## [DATA]

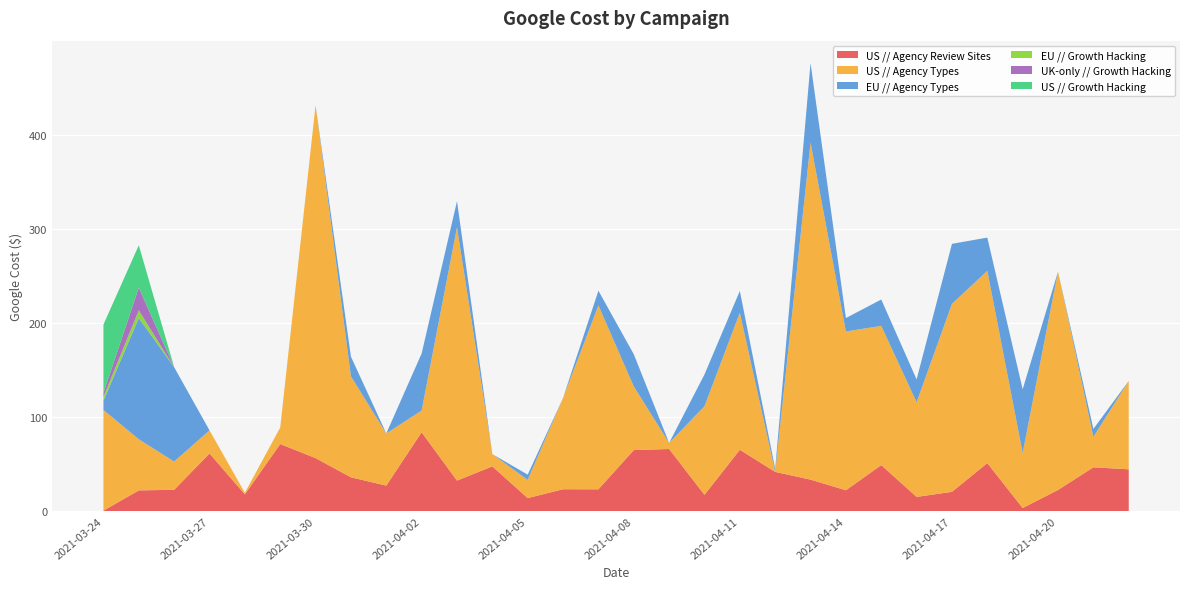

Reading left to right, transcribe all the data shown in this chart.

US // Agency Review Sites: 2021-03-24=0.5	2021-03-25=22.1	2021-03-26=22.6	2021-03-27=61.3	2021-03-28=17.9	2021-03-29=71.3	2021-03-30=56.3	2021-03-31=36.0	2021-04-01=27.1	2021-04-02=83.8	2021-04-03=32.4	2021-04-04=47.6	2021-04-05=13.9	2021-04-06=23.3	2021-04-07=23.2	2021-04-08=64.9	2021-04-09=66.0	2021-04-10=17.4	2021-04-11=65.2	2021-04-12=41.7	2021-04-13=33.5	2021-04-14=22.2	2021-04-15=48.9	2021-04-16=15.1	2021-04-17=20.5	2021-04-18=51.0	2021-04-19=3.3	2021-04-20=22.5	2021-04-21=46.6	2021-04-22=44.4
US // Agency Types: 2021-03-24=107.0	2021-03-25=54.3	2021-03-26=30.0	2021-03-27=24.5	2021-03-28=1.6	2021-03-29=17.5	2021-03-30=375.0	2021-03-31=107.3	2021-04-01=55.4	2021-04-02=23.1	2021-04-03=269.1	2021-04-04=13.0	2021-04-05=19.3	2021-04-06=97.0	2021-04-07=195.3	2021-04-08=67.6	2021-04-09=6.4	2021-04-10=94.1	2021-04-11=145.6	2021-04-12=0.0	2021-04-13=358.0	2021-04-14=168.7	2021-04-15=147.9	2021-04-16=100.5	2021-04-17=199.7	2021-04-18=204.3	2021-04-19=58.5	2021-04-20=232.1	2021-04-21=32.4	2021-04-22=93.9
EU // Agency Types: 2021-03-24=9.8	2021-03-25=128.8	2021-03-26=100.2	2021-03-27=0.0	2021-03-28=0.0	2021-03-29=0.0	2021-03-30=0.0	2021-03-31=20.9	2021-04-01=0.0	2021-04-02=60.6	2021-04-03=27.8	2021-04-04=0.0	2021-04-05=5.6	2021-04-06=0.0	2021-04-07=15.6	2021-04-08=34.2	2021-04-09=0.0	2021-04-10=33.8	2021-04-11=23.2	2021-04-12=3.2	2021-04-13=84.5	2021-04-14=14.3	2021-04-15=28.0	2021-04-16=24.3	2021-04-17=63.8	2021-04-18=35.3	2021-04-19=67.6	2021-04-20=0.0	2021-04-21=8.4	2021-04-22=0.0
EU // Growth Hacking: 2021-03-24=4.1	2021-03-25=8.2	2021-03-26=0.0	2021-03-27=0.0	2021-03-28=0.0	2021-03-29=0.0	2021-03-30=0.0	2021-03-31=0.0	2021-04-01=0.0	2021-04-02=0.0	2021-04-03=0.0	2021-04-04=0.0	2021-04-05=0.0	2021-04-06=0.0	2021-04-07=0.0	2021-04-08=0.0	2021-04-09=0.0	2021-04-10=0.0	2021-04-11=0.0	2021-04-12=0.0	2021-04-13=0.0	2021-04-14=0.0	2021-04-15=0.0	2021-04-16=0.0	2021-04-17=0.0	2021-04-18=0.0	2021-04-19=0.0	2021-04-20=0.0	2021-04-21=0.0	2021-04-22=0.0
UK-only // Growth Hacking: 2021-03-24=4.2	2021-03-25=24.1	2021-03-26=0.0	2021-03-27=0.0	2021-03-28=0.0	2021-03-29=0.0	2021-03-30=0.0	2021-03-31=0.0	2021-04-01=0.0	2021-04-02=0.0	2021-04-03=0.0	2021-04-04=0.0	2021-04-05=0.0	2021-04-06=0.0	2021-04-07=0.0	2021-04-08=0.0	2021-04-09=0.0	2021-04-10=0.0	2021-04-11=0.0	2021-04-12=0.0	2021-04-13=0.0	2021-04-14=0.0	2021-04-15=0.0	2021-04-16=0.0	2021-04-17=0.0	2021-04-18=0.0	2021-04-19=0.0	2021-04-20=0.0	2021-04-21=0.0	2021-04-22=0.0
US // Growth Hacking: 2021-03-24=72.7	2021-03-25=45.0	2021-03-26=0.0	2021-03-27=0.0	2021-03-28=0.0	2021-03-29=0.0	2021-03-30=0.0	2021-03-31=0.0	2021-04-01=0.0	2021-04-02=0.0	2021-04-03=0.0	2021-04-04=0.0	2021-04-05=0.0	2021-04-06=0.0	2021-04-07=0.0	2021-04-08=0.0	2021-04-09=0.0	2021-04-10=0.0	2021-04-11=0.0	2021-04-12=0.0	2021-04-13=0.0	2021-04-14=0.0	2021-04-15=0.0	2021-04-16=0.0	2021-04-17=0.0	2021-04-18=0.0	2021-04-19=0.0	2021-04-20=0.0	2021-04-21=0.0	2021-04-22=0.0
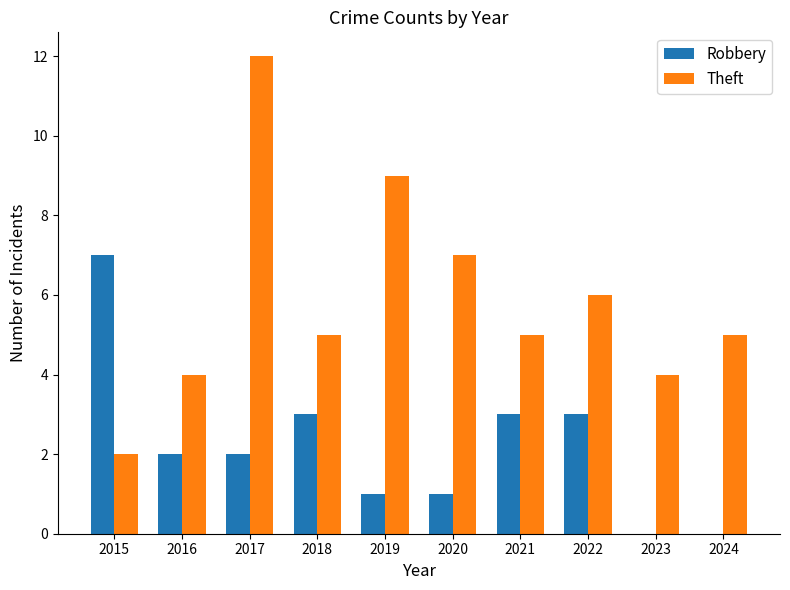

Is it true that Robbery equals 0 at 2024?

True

## [WHAT THE TASK REQUIRES]
Copy every item above word for word, but leave the pictures out.

## [ANSWER TO THIS TASK]
Reading left to right, transcribe all the data shown in this chart.

US // Agency Review Sites: 2021-03-24=0.5	2021-03-25=22.1	2021-03-26=22.6	2021-03-27=61.3	2021-03-28=17.9	2021-03-29=71.3	2021-03-30=56.3	2021-03-31=36.0	2021-04-01=27.1	2021-04-02=83.8	2021-04-03=32.4	2021-04-04=47.6	2021-04-05=13.9	2021-04-06=23.3	2021-04-07=23.2	2021-04-08=64.9	2021-04-09=66.0	2021-04-10=17.4	2021-04-11=65.2	2021-04-12=41.7	2021-04-13=33.5	2021-04-14=22.2	2021-04-15=48.9	2021-04-16=15.1	2021-04-17=20.5	2021-04-18=51.0	2021-04-19=3.3	2021-04-20=22.5	2021-04-21=46.6	2021-04-22=44.4
US // Agency Types: 2021-03-24=107.0	2021-03-25=54.3	2021-03-26=30.0	2021-03-27=24.5	2021-03-28=1.6	2021-03-29=17.5	2021-03-30=375.0	2021-03-31=107.3	2021-04-01=55.4	2021-04-02=23.1	2021-04-03=269.1	2021-04-04=13.0	2021-04-05=19.3	2021-04-06=97.0	2021-04-07=195.3	2021-04-08=67.6	2021-04-09=6.4	2021-04-10=94.1	2021-04-11=145.6	2021-04-12=0.0	2021-04-13=358.0	2021-04-14=168.7	2021-04-15=147.9	2021-04-16=100.5	2021-04-17=199.7	2021-04-18=204.3	2021-04-19=58.5	2021-04-20=232.1	2021-04-21=32.4	2021-04-22=93.9
EU // Agency Types: 2021-03-24=9.8	2021-03-25=128.8	2021-03-26=100.2	2021-03-27=0.0	2021-03-28=0.0	2021-03-29=0.0	2021-03-30=0.0	2021-03-31=20.9	2021-04-01=0.0	2021-04-02=60.6	2021-04-03=27.8	2021-04-04=0.0	2021-04-05=5.6	2021-04-06=0.0	2021-04-07=15.6	2021-04-08=34.2	2021-04-09=0.0	2021-04-10=33.8	2021-04-11=23.2	2021-04-12=3.2	2021-04-13=84.5	2021-04-14=14.3	2021-04-15=28.0	2021-04-16=24.3	2021-04-17=63.8	2021-04-18=35.3	2021-04-19=67.6	2021-04-20=0.0	2021-04-21=8.4	2021-04-22=0.0
EU // Growth Hacking: 2021-03-24=4.1	2021-03-25=8.2	2021-03-26=0.0	2021-03-27=0.0	2021-03-28=0.0	2021-03-29=0.0	2021-03-30=0.0	2021-03-31=0.0	2021-04-01=0.0	2021-04-02=0.0	2021-04-03=0.0	2021-04-04=0.0	2021-04-05=0.0	2021-04-06=0.0	2021-04-07=0.0	2021-04-08=0.0	2021-04-09=0.0	2021-04-10=0.0	2021-04-11=0.0	2021-04-12=0.0	2021-04-13=0.0	2021-04-14=0.0	2021-04-15=0.0	2021-04-16=0.0	2021-04-17=0.0	2021-04-18=0.0	2021-04-19=0.0	2021-04-20=0.0	2021-04-21=0.0	2021-04-22=0.0
UK-only // Growth Hacking: 2021-03-24=4.2	2021-03-25=24.1	2021-03-26=0.0	2021-03-27=0.0	2021-03-28=0.0	2021-03-29=0.0	2021-03-30=0.0	2021-03-31=0.0	2021-04-01=0.0	2021-04-02=0.0	2021-04-03=0.0	2021-04-04=0.0	2021-04-05=0.0	2021-04-06=0.0	2021-04-07=0.0	2021-04-08=0.0	2021-04-09=0.0	2021-04-10=0.0	2021-04-11=0.0	2021-04-12=0.0	2021-04-13=0.0	2021-04-14=0.0	2021-04-15=0.0	2021-04-16=0.0	2021-04-17=0.0	2021-04-18=0.0	2021-04-19=0.0	2021-04-20=0.0	2021-04-21=0.0	2021-04-22=0.0
US // Growth Hacking: 2021-03-24=72.7	2021-03-25=45.0	2021-03-26=0.0	2021-03-27=0.0	2021-03-28=0.0	2021-03-29=0.0	2021-03-30=0.0	2021-03-31=0.0	2021-04-01=0.0	2021-04-02=0.0	2021-04-03=0.0	2021-04-04=0.0	2021-04-05=0.0	2021-04-06=0.0	2021-04-07=0.0	2021-04-08=0.0	2021-04-09=0.0	2021-04-10=0.0	2021-04-11=0.0	2021-04-12=0.0	2021-04-13=0.0	2021-04-14=0.0	2021-04-15=0.0	2021-04-16=0.0	2021-04-17=0.0	2021-04-18=0.0	2021-04-19=0.0	2021-04-20=0.0	2021-04-21=0.0	2021-04-22=0.0

Is it true that Robbery equals 0 at 2024?

True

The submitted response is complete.